> **Assignment**:
The answer must consist of every line from the entries below that contains the word "reader".

[Records drawn from a dataset]
◇ ◇ ◇ ◇ ◇
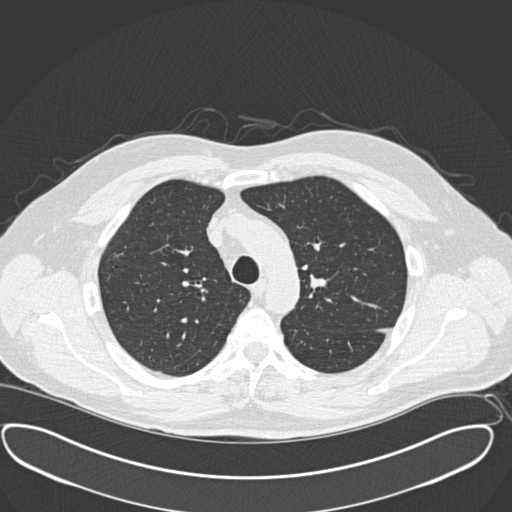
Chest CT (low-dose screening protocol), one axial image; third annual screen; lung window (W 1500 / L -600 HU); 2 mm slice thickness; 512 × 512 image matrix. Male participant, aged 56 years at enrolment.
- Expert reader's lesion annotation, bounding box (x1, y1, x2, y2) in pixels: (286, 262, 345, 311).
- No non-calcified nodule or mass ≥4 mm was recorded by the screening reader at this exam.
- Official screen result: negative screen, minor abnormalities not suspicious for lung cancer.
- Participant outcome: lung cancer diagnosed 156 days after this screen — neuroendocrine carcinoma, NOS, left upper lobe, well differentiated (G1), stage IA (AJCC 6th edition), 20 mm at pathology.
◇ ◇ ◇ ◇ ◇
> **Problem solution**:
- Expert reader's lesion annotation, bounding box (x1, y1, x2, y2) in pixels: (286, 262, 345, 311).
- No non-calcified nodule or mass ≥4 mm was recorded by the screening reader at this exam.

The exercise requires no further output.